Today, I attended an intriguing lecture by the architect Hella Hernberg, the author of the book “Helsinki Beyond Dreams – Actions Towards a Creative and Sustainable Hometown”. This book came out in 2012, as Helsinki was a World Design Capital.
Hernberg is one of the key professionals behind initiatives that transformed the former cargo port of Kalasatama, still in the middle of its ongoing construction, into a hip area in Helsinki. This area was opened to the general public in 2010, as I moved to neighbouring Kallio myself, and has so far witnessed the creation of open-for-all graffiti fence, urban gardening, a pop-up sauna, and various self-organized events. It’s one of my absolute favourite places in Helsinki, especially in the summertime.
Hernberg’s book explores new perspectives of a city in transition. As Hernberg states, it’s the “new we-spirit and enthusiasm of its people” that has turned Helsinki into an inspiring place to live. “In the past few years our previously quiet and reserved Nordic hometown has been a source of constant surprises”, she says. Helsinki is indeed bubbling with new ideas and creative endeavours. “People are motivated by doing concrete things that have an impact – however temporary – on their environment,” Hernberg writes.
According to the Japanese, everyone has an “ikigai”. The term ikigai is composed of two Japanese words: “iki”, referring to life or spirit, and “kai”, which roughly translates to “the realisation of what one expects and hopes for”. Finding one’s ikigai, according to the Japanese requires a deep and often lengthy search of self. Such a search is regarded as being very important, since it is believed that discovery of ikigai brings satisfaction and meaning to everyday life. An ikigai is essentially ‘a reason to get up in the morning’ – a reason to enjoy life.
Reflecting on the concept of “ikigai”, perhaps we would benefit from letting more people have an impact on their surroundings.
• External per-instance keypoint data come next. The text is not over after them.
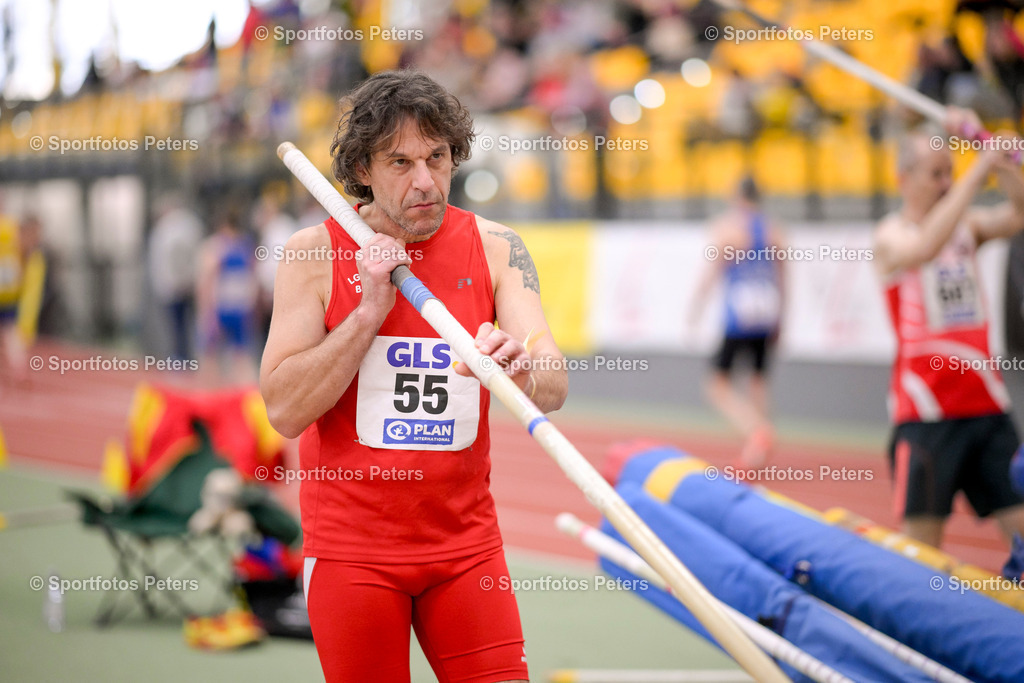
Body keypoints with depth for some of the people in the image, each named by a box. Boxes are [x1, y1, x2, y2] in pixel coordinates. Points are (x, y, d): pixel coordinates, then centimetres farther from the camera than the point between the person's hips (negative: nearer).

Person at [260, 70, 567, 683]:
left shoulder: (495, 248, -1)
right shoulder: (315, 253, -6)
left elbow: (553, 389, -11)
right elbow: (285, 411, -12)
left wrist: (520, 365, -35)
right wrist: (370, 310, -19)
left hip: (466, 545, 2)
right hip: (350, 549, -2)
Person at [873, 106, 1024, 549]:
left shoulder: (967, 225, 11)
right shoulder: (891, 235, -5)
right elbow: (925, 247, -27)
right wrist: (975, 175, -27)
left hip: (987, 407, 5)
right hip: (926, 413, -5)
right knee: (922, 538, -5)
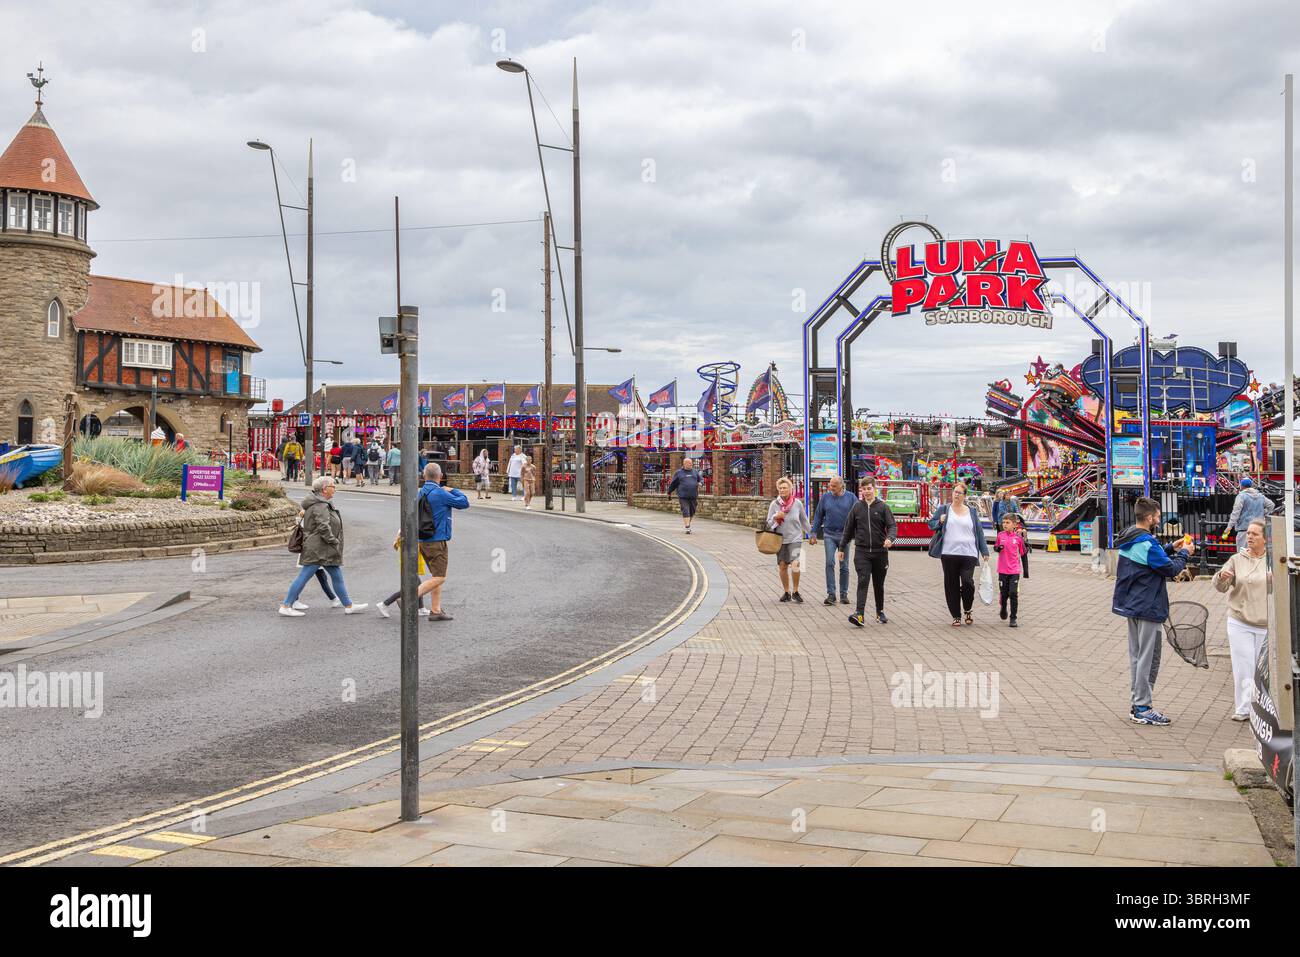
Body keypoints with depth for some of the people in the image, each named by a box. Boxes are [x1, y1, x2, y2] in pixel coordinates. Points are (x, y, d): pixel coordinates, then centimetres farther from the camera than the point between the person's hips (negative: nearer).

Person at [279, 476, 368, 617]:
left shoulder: (324, 503, 14)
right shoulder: (320, 507, -18)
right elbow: (323, 527, -26)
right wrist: (334, 542, -17)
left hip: (325, 551, 11)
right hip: (318, 549, -11)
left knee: (337, 576, 13)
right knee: (304, 577, -6)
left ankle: (348, 606, 19)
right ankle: (285, 606, -1)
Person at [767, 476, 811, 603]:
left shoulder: (797, 503, -1)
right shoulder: (774, 504, -1)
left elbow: (804, 521, 12)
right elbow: (769, 523, 5)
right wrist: (775, 517, -15)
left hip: (795, 539, -2)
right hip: (780, 539, 2)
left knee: (795, 564, -17)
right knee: (782, 566, 4)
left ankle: (795, 592, -2)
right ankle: (786, 592, 19)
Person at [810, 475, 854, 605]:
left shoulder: (851, 498, 1)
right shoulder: (825, 497, 4)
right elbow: (818, 516, 9)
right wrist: (814, 534, 5)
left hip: (845, 536, 0)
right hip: (829, 535, 0)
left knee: (844, 566, 7)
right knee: (829, 563, -11)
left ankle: (844, 594, 16)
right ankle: (831, 594, -8)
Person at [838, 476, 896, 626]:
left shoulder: (883, 507, 2)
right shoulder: (857, 507, 6)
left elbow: (892, 526, -5)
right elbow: (848, 529, 13)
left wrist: (890, 538, -26)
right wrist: (842, 548, 15)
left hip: (880, 552, 0)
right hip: (862, 551, 0)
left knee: (879, 584, 12)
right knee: (863, 581, -14)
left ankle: (880, 612, 29)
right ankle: (860, 614, -22)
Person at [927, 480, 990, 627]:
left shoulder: (971, 512, 12)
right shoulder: (944, 509, 9)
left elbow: (979, 531, 12)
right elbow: (931, 523, 14)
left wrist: (984, 551, 8)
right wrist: (940, 522, -8)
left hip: (968, 554, 0)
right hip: (949, 553, 0)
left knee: (967, 582, -13)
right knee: (952, 586, 2)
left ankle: (967, 610, 11)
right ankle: (956, 616, 13)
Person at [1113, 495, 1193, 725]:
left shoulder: (1128, 540, 9)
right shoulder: (1147, 543, -21)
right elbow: (1170, 569, -15)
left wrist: (1171, 549, 14)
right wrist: (1184, 554, 2)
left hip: (1131, 604, 10)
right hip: (1148, 608, -10)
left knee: (1136, 656, 15)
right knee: (1148, 659, -3)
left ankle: (1136, 704, 21)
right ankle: (1143, 709, 1)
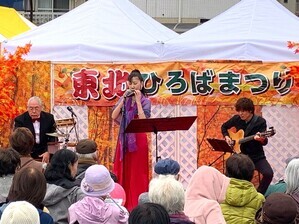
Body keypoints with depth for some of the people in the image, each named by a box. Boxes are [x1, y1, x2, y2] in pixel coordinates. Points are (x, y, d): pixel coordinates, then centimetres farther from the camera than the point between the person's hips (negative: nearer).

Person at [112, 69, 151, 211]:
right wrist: (124, 99, -7)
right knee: (122, 171, 5)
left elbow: (143, 120, -18)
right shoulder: (124, 99, 9)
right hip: (124, 138, 4)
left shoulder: (145, 101, -3)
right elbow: (114, 116, -3)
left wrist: (138, 101, -16)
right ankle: (123, 203, 12)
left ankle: (137, 204, 3)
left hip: (138, 139, -4)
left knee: (137, 172, -1)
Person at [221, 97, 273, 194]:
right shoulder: (236, 119, 1)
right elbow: (224, 127, 21)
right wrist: (227, 137, 2)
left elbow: (265, 142, -18)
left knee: (268, 173, -26)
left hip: (257, 157, -2)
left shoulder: (260, 121, -9)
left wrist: (261, 139, -42)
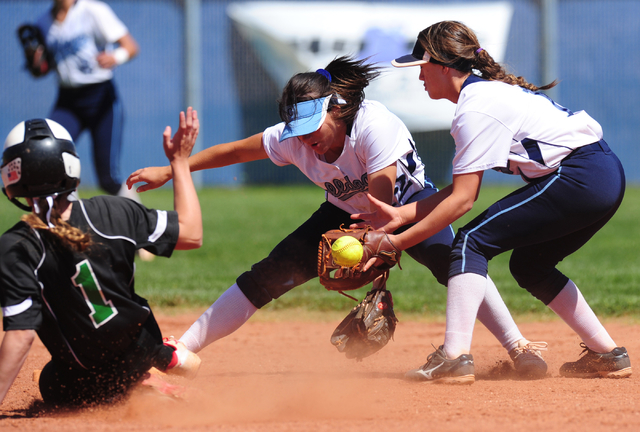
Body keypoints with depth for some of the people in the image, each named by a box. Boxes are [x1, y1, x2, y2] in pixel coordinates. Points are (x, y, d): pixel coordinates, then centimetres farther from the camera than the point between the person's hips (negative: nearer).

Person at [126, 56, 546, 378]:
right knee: (269, 274, -7)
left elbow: (383, 203, -34)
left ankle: (519, 348, -30)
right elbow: (233, 151, -7)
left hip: (409, 202, -4)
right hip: (347, 212, 4)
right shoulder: (291, 139, -20)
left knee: (452, 262, -34)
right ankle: (181, 351, -1)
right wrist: (169, 171, -6)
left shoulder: (374, 125, -35)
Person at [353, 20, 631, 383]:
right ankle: (608, 355, 23)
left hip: (579, 177, -10)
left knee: (473, 242, -8)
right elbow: (463, 189, 18)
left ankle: (455, 357, -19)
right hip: (608, 176, 10)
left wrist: (398, 242, -9)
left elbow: (463, 200, -13)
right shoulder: (489, 91, 19)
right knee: (529, 265, 23)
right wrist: (401, 215, 13)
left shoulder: (476, 110, -11)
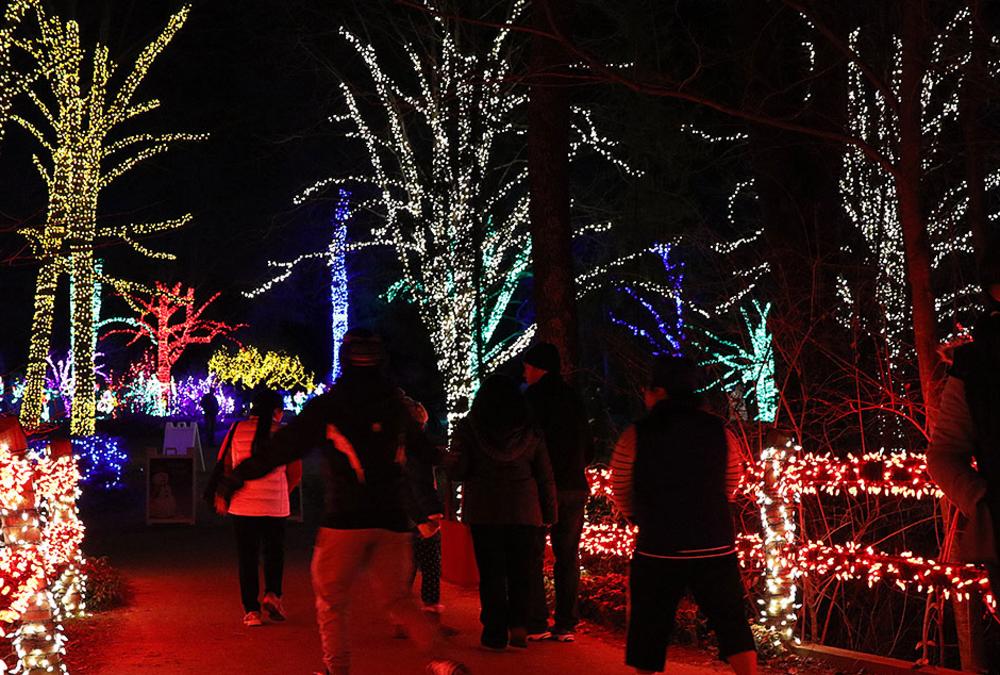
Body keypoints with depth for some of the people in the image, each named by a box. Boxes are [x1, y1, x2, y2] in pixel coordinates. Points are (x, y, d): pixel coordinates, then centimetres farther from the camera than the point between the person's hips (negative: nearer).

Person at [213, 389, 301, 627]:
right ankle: (272, 594, 1)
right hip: (275, 507, -1)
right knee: (274, 552, 19)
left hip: (242, 506, 1)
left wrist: (221, 496, 14)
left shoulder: (237, 430, 0)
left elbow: (223, 466, 1)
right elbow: (295, 474, 2)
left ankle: (252, 610, 7)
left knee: (247, 557, 9)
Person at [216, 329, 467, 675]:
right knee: (398, 598, 15)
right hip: (392, 519, 4)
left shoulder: (326, 406, -2)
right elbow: (427, 452, 21)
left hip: (345, 519, -4)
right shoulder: (396, 407, 10)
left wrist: (237, 477, 10)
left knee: (331, 601, 11)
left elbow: (283, 447, 0)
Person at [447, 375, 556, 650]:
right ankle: (518, 627, 3)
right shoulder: (530, 431, 3)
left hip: (484, 511, -1)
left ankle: (496, 633, 7)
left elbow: (456, 471, -8)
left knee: (491, 572, 6)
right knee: (520, 571, 12)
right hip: (524, 511, 1)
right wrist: (549, 514, 7)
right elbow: (546, 477, 2)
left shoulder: (468, 428, -3)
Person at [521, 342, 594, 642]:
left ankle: (536, 623, -1)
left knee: (533, 557, 2)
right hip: (574, 488, 5)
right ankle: (566, 624, 10)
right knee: (568, 557, 10)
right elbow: (588, 448, 15)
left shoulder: (532, 399, -6)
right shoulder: (574, 399, 12)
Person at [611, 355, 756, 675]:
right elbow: (730, 487, 12)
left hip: (658, 549, -2)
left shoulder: (636, 435, -6)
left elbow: (621, 494, 2)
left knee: (649, 629, 12)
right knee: (732, 622, 10)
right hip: (716, 548, 2)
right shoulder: (719, 431, 3)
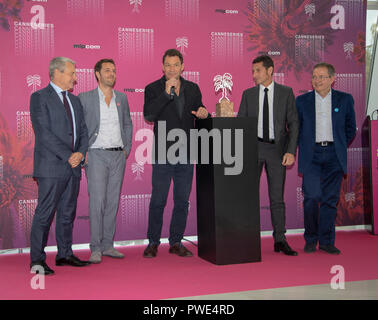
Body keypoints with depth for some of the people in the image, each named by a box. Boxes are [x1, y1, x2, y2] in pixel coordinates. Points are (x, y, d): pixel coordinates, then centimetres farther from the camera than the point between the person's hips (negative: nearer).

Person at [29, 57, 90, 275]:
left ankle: (65, 254, 22)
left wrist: (81, 152, -5)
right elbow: (44, 134, -13)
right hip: (51, 167, -7)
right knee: (44, 214, -5)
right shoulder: (39, 98, -4)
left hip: (73, 166, 7)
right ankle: (37, 261, 2)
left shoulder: (74, 100, 18)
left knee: (68, 213, 12)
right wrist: (67, 156, -16)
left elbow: (83, 130, 14)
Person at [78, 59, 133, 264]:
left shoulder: (122, 98, 12)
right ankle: (96, 248, -1)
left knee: (113, 202, 6)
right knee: (97, 202, -9)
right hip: (96, 155, -4)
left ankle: (107, 245, 14)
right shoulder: (85, 98, -1)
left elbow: (128, 124, 20)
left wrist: (127, 148, 10)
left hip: (118, 156, 4)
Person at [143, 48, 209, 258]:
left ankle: (176, 243, 20)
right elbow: (149, 116, -16)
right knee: (158, 200, 1)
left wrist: (203, 113, -3)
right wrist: (166, 93, -21)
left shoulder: (193, 89, 10)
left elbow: (198, 112, 21)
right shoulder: (153, 89, -1)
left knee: (182, 201, 9)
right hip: (163, 154, -4)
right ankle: (153, 243, 15)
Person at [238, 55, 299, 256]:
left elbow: (293, 123, 2)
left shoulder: (286, 92, 5)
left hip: (277, 149, -1)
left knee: (277, 198, 4)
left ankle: (280, 241, 12)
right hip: (254, 148, 1)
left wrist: (291, 151, -8)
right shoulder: (248, 94, 9)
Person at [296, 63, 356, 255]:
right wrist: (304, 147, 7)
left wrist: (339, 147, 9)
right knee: (312, 197, -11)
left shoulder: (345, 100, 7)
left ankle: (326, 241, 13)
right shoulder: (302, 100, 6)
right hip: (311, 155, -1)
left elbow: (350, 128, 14)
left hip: (334, 155, 1)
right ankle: (310, 240, 6)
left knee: (330, 199, 3)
As ikigai, more or less, consists of doing the things you love, which you are good at, which you can be paid for, and most importantly, that which the surrounding world needs, I think this concept is extremely useful in relation to crowdsourcing urban planning. One example of such co-design is the project coordinated by the University of Helsinki in the abandoned Marian sairaala hospital area.
According to Hilde Heynen “architecture – in its most broadly conceived sense – forms the framework for life”. Heynen also says that “But in accepting this as a starting point, one should also recognize that there can be something more”. In Heynen’s view, “the critical impact of an architectural project is not equivalent to its smoothly fitting into the international magazines”. Nor should it be. According to Hella Hernberg, the designer or the architect should act as an agent for a positive change. I am happy that my hometown is co-designing urban projects more and more.